Angel was raised in Appalachia with the Great Smoky Mountains National Park in her backyard. As a child, she loved playing in the woods, especially during fall, fascinated by all the colors and different shapes of leaves. She first established personal connections with the Smokies when her family would go to the creek at Greenbrier, an ongoing tradition with her mother. Parks as Classrooms field trips at Pi Beta Phi elementary school positively influenced her career choice. At Gatlinburg-Pittman high school, Angel led service club projects for 4-H and Rotary Interact Club including teaching after-school entomology classes at the Gatlinburg Boys & Girls Club.

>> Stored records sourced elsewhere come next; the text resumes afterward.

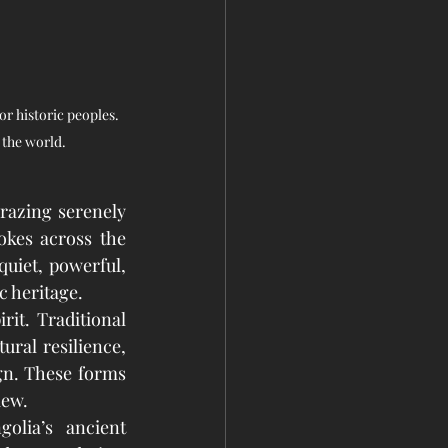
r historic peoples. 
 the world.
razing serenely 
okes across the 
quiet, powerful, 
c heritage.
it. Traditional 
ural resilience, 
gn. These forms 
iew.
lia’s ancient 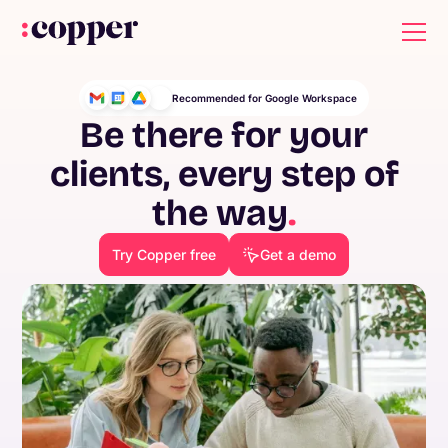
Recommended for Google Workspace
Be there for your
clients, every step of
the way
.
Try Copper free
Get a demo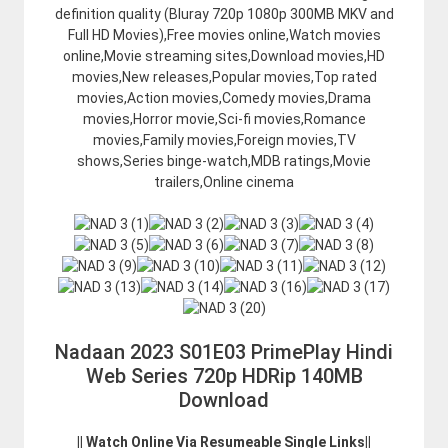
definition quality (Bluray 720p 1080p 300MB MKV and
Full HD Movies),Free movies online,Watch movies
online,Movie streaming sites,Download movies,HD
movies,New releases,Popular movies,Top rated
movies,Action movies,Comedy movies,Drama
movies,Horror movie,Sci-fi movies,Romance
movies,Family movies,Foreign movies,TV
shows,Series binge-watch,MDB ratings,Movie
trailers,Online cinema
Nadaan 2023 S01E03 PrimePlay Hindi
Web Series 720p HDRip 140MB
Download
|| Watch Online Via Resumeable Single Links||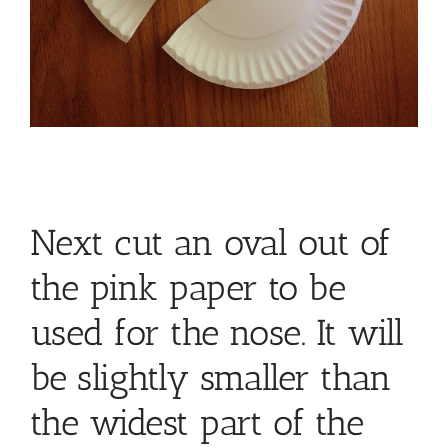
Next cut an oval out of
the pink paper to be
used for the nose. It will
be slightly smaller than
the widest part of the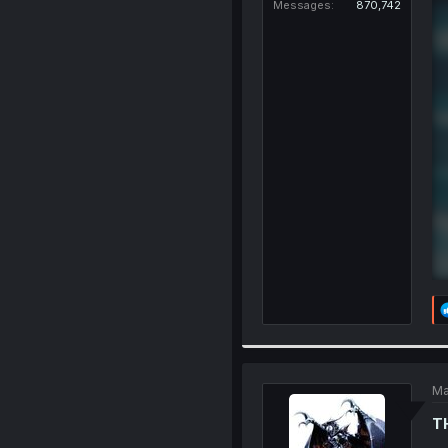
Messages
870,742
Ma
T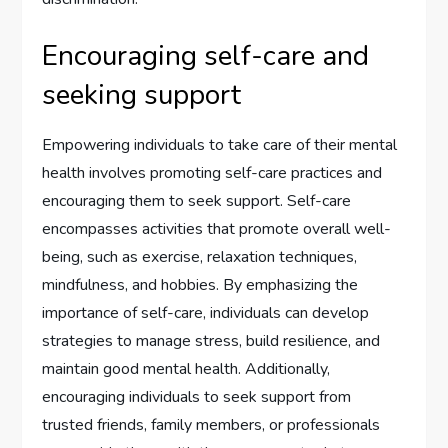
Encouraging self-care and
seeking support
Empowering individuals to take care of their mental
health involves promoting self-care practices and
encouraging them to seek support. Self-care
encompasses activities that promote overall well-
being, such as exercise, relaxation techniques,
mindfulness, and hobbies. By emphasizing the
importance of self-care, individuals can develop
strategies to manage stress, build resilience, and
maintain good mental health. Additionally,
encouraging individuals to seek support from
trusted friends, family members, or professionals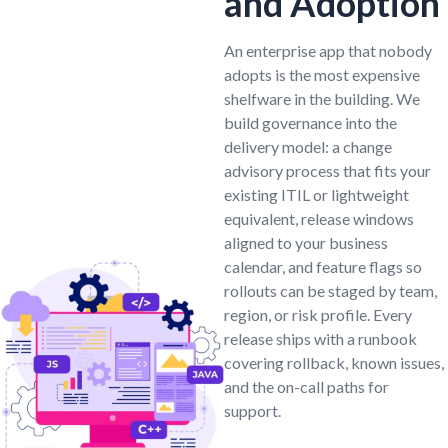
and Adoption
An enterprise app that nobody
adopts is the most expensive
shelfware in the building. We
build governance into the
delivery model: a change
advisory process that fits your
existing ITIL or lightweight
equivalent, release windows
aligned to your business
calendar, and feature flags so
rollouts can be staged by team,
region, or risk profile. Every
release ships with a runbook
covering rollback, known issues,
and the on-call paths for
support.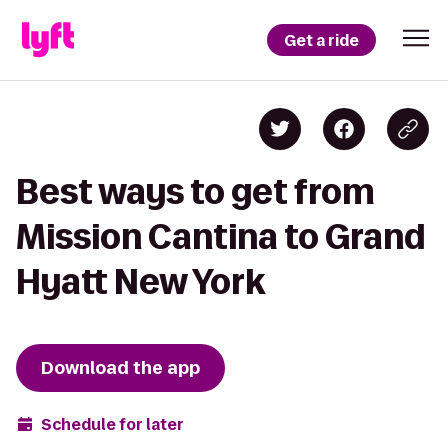
Get a ride
Best ways to get from
Mission Cantina to Grand
Hyatt New York
Download the app
Schedule for later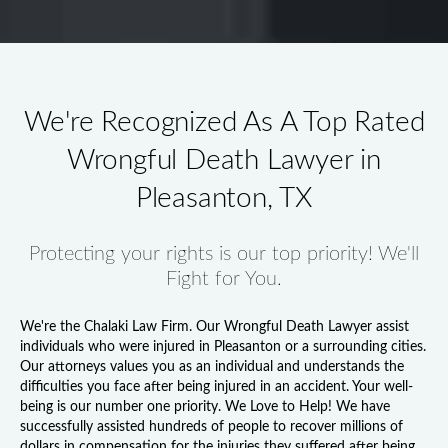
We're Recognized As A Top Rated
Wrongful Death Lawyer in
Pleasanton, TX
Protecting your rights is our top priority! We'll
Fight for You.
We're the Chalaki Law Firm. Our
Wrongful Death Lawyer
assist
individuals who were injured in Pleasanton or a surrounding cities.
Our attorneys values you as an individual and understands the
difficulties you face after being injured in an accident. Your well-
being is our number one priority. We Love to Help! We have
successfully assisted hundreds of people to recover millions of
dollars in compensation for the injuries they suffered after being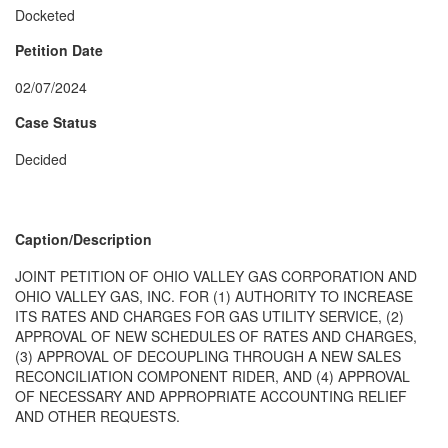
Docketed
Petition Date
02/07/2024
Case Status
Decided
Caption/Description
JOINT PETITION OF OHIO VALLEY GAS CORPORATION AND
OHIO VALLEY GAS, INC. FOR (1) AUTHORITY TO INCREASE
ITS RATES AND CHARGES FOR GAS UTILITY SERVICE, (2)
APPROVAL OF NEW SCHEDULES OF RATES AND CHARGES,
(3) APPROVAL OF DECOUPLING THROUGH A NEW SALES
RECONCILIATION COMPONENT RIDER, AND (4) APPROVAL
OF NECESSARY AND APPROPRIATE ACCOUNTING RELIEF
AND OTHER REQUESTS.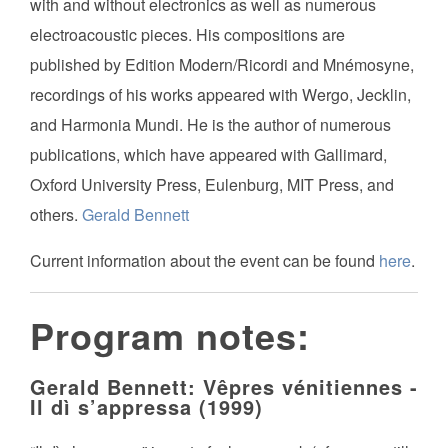
with and without electronics as well as numerous
electroacoustic pieces. His compositions are
published by Edition Modern/Ricordi and Mnémosyne,
recordings of his works appeared with Wergo, Jecklin,
and Harmonia Mundi. He is the author of numerous
publications, which have appeared with Gallimard,
Oxford University Press, Eulenburg, MIT Press, and
others.
Gerald Bennett
Current information about the event can be found
here
.
Program notes:
Gerald Bennett: Vêpres vénitiennes -
Il dì s’appressa (1999)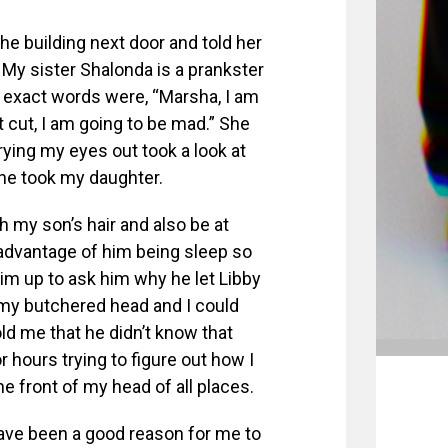
the building next door and told her
My sister Shalonda is a prankster
r exact words were, “Marsha, I am
t cut, I am going to be mad.” She
rying my eyes out took a look at
he took my daughter.
h my son’s hair and also be at
 advantage of him being sleep so
him up to ask him why he let Libby
t my butchered head and I could
ld me that he didn’t know that
or hours trying to figure out how I
e front of my head of all places.
 have been a good reason for me to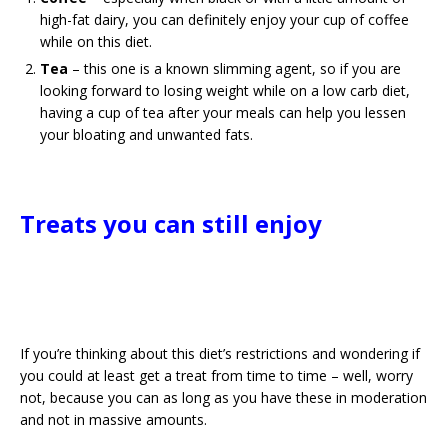
high-fat dairy, you can definitely enjoy your cup of coffee
while on this diet.
Tea
– this one is a known slimming agent, so if you are
looking forward to losing weight while on a low carb diet,
having a cup of tea after your meals can help you lessen
your bloating and unwanted fats.
Treats you can still enjoy
If you’re thinking about this diet’s restrictions and wondering if
you could at least get a treat from time to time – well, worry
not, because you can as long as you have these in moderation
and not in massive amounts.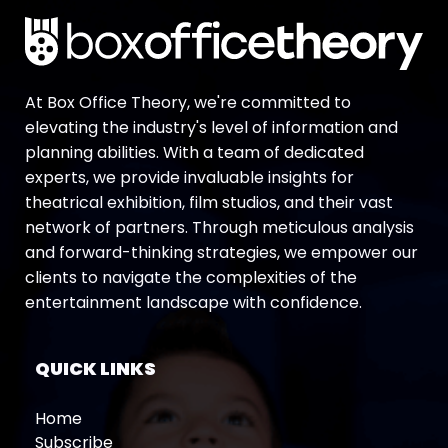
At Box Office Theory, we're committed to
elevating the industry's level of information and
planning abilities. With a team of dedicated
experts, we provide invaluable insights for
theatrical exhibition, film studios, and their vast
network of partners. Through meticulous analysis
and forward-thinking strategies, we empower our
clients to navigate the complexities of the
entertainment landscape with confidence.
QUICK LINKS
Home
Subscribe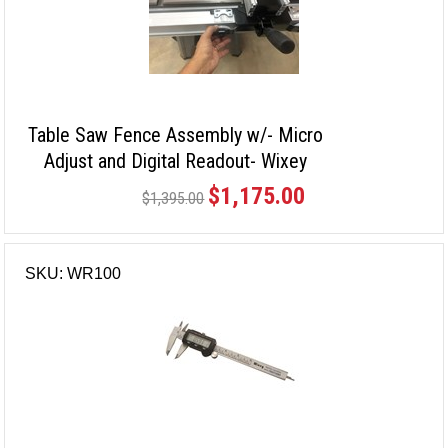
Table Saw Fence Assembly w/- Micro
Adjust and Digital Readout- Wixey
$1,175.00
$1,395.00
SKU: WR100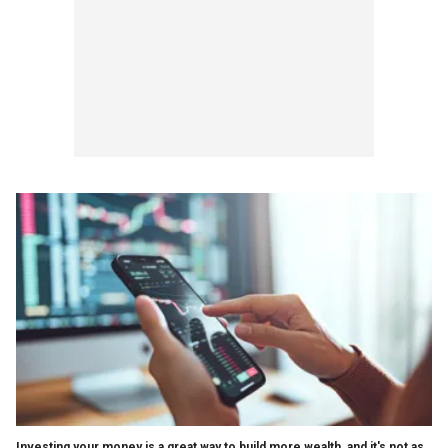
Investing your money is a great way to build more wealth, and it's not as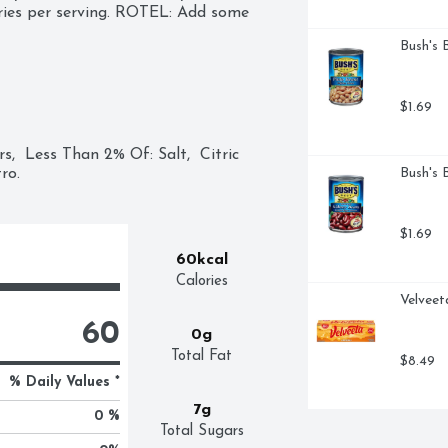
ries per serving. ROTEL: Add some 
Bush's 
$1.69
  Less Than 2% Of: Salt,  Citric 
ro.
Bush's 
$1.69
60kcal
Calories
Velveet
60
0g
Total Fat
$8.49
% Daily Values *
7g
0 %
Total Sugars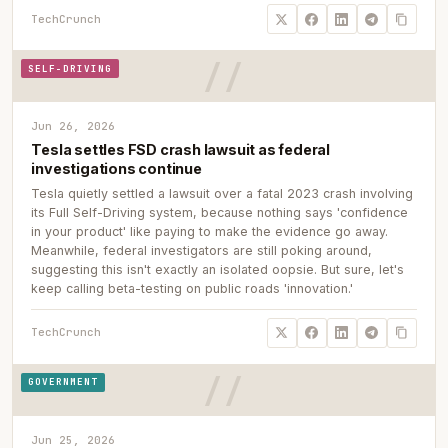
TechCrunch
SELF-DRIVING
Jun 26, 2026
Tesla settles FSD crash lawsuit as federal
investigations continue
Tesla quietly settled a lawsuit over a fatal 2023 crash involving
its Full Self-Driving system, because nothing says 'confidence
in your product' like paying to make the evidence go away.
Meanwhile, federal investigators are still poking around,
suggesting this isn't exactly an isolated oopsie. But sure, let's
keep calling beta-testing on public roads 'innovation.'
TechCrunch
GOVERNMENT
Jun 25, 2026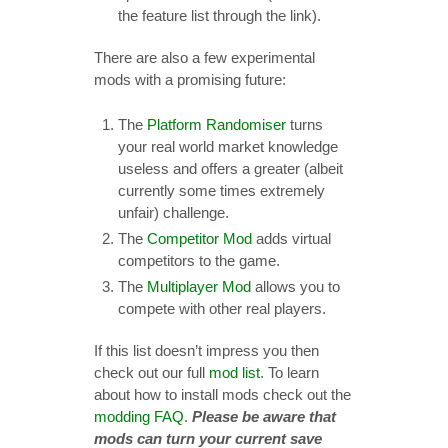
the feature list through the link).
There are also a few experimental
mods with a promising future:
The
Platform Randomiser
turns
your real world market knowledge
useless and offers a greater (albeit
currently some times extremely
unfair) challenge.
The
Competitor Mod
adds virtual
competitors to the game.
The
Multiplayer Mod
allows you to
compete with other real players.
If this list doesn’t impress you then
check out our full
mod list
. To learn
about how to install mods check out the
modding FAQ
.
Please be aware that
mods can turn your current save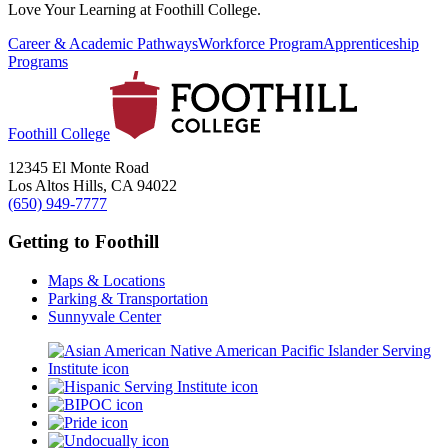
Love Your Learning at Foothill College.
Career & Academic Pathways
Workforce Program
Apprenticeship
Programs
Foothill College
12345 El Monte Road
Los Altos Hills, CA 94022
(650) 949-7777
Getting to Foothill
Maps & Locations
Parking & Transportation
Sunnyvale Center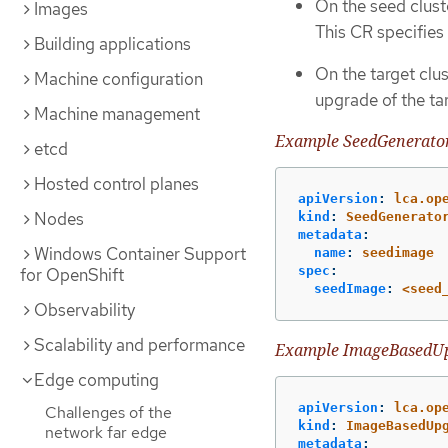
On the seed clust
Images
This CR specifies
Building applications
On the target clus
Machine configuration
upgrade of the ta
Machine management
Example SeedGenerato
etcd
Hosted control planes
apiVersion
:
lca.op
Nodes
kind
:
SeedGenerato
metadata
:
Windows Container Support
name
:
seedimage
spec
:
for OpenShift
seedImage
:
<seed
Observability
Scalability and performance
Example ImageBasedU
Edge computing
apiVersion
:
lca.op
Challenges of the
kind
:
ImageBasedUp
network far edge
metadata
: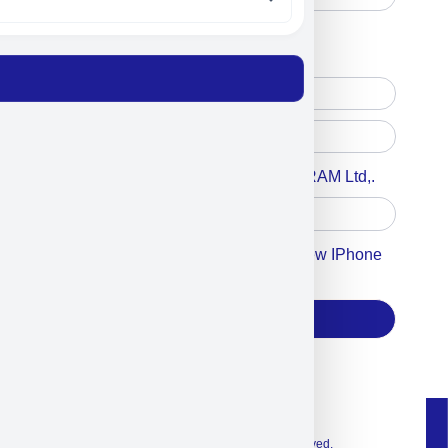
Free Printed Copy
Digital Only
Accept For A Content From MILITRAM Ltd,.
Accept For Our Terms To Win A New IPhone
17
Subscribe
© 2026 Exclusive interior. All Rights Reserved.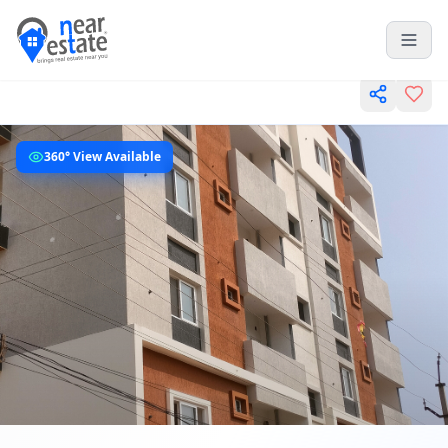
360° View Available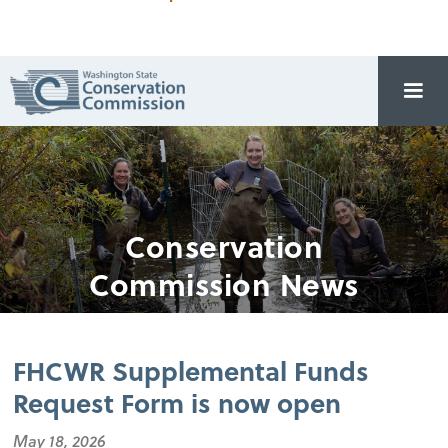
Conservation
Commission News
FHCWR Supplemental Funds
Request Form is now open
May 18, 2026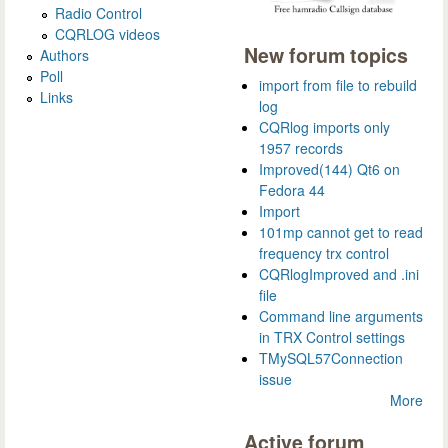
Radio Control
CQRLOG videos
New forum topics
Authors
Poll
import from file to rebuild
Links
log
CQRlog imports only
1957 records
Improved(144) Qt6 on
Fedora 44
Import
101mp cannot get to read
frequency trx control
CQRlogImproved and .ini
file
Command line arguments
in TRX Control settings
TMySQL57Connection
issue
More
Active forum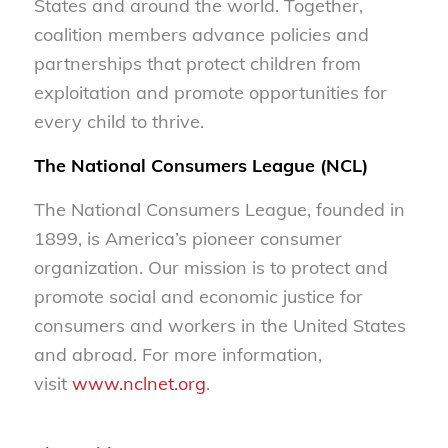
States and around the world. Together,
coalition members advance policies and
partnerships that protect children from
exploitation and promote opportunities for
every child to thrive.
The National Consumers League (NCL)
The National Consumers League, founded in
1899, is America’s pioneer consumer
organization. Our mission is to protect and
promote social and economic justice for
consumers and workers in the United States
and abroad. For more information,
visit
www.nclnet.org
.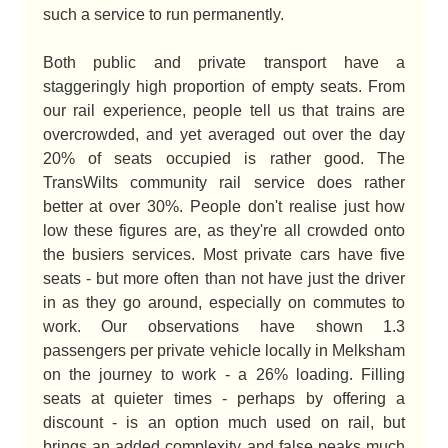
such a service to run permanently.
Both public and private transport have a
staggeringly high proportion of empty seats. From
our rail experience, people tell us that trains are
overcrowded, and yet averaged out over the day
20% of seats occupied is rather good. The
TransWilts community rail service does rather
better at over 30%. People don't realise just how
low these figures are, as they're all crowded onto
the busiers services. Most private cars have five
seats - but more often than not have just the driver
in as they go around, especially on commutes to
work. Our observations have shown 1.3
passengers per private vehicle locally in Melksham
on the journey to work - a 26% loading. Filling
seats at quieter times - perhaps by offering a
discount - is an option much used on rail, but
brings an added complexity and false peaks much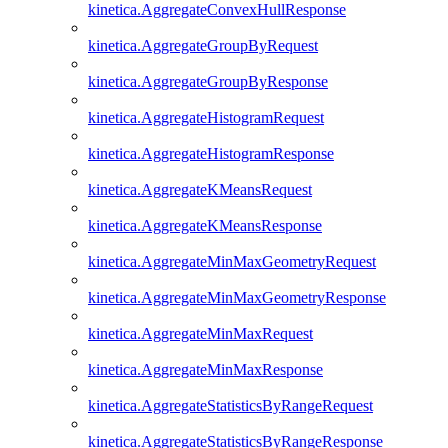
kinetica.AggregateConvexHullResponse
kinetica.AggregateGroupByRequest
kinetica.AggregateGroupByResponse
kinetica.AggregateHistogramRequest
kinetica.AggregateHistogramResponse
kinetica.AggregateKMeansRequest
kinetica.AggregateKMeansResponse
kinetica.AggregateMinMaxGeometryRequest
kinetica.AggregateMinMaxGeometryResponse
kinetica.AggregateMinMaxRequest
kinetica.AggregateMinMaxResponse
kinetica.AggregateStatisticsByRangeRequest
kinetica.AggregateStatisticsByRangeResponse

In college at the University of Tennessee, Angel studied forestry restoration and conservation with a minor in entomology and plant pathology. Throughout college, she worked as a research assistant for UTK’s Forestry, Wildlife, and Fisheries Dept. and Entomology and Plant Pathology Dept. assisting forest health projects and presented research locally and nationally including at the Society of American Foresters National Convention in Portland, OR. She loved competing in timbersports saw competitions with UTK’s SAF chapter. In 2017, Angel studied abroad at University of Canterbury in Christchurch, NZ in and backpacked New Zealand’s south island coast to coast. Angel is deeply grateful for this dream opportunity to serve the Great Smoky Mountains National Park as Citizen Science Assistant with AmeriCorps Project Conserve.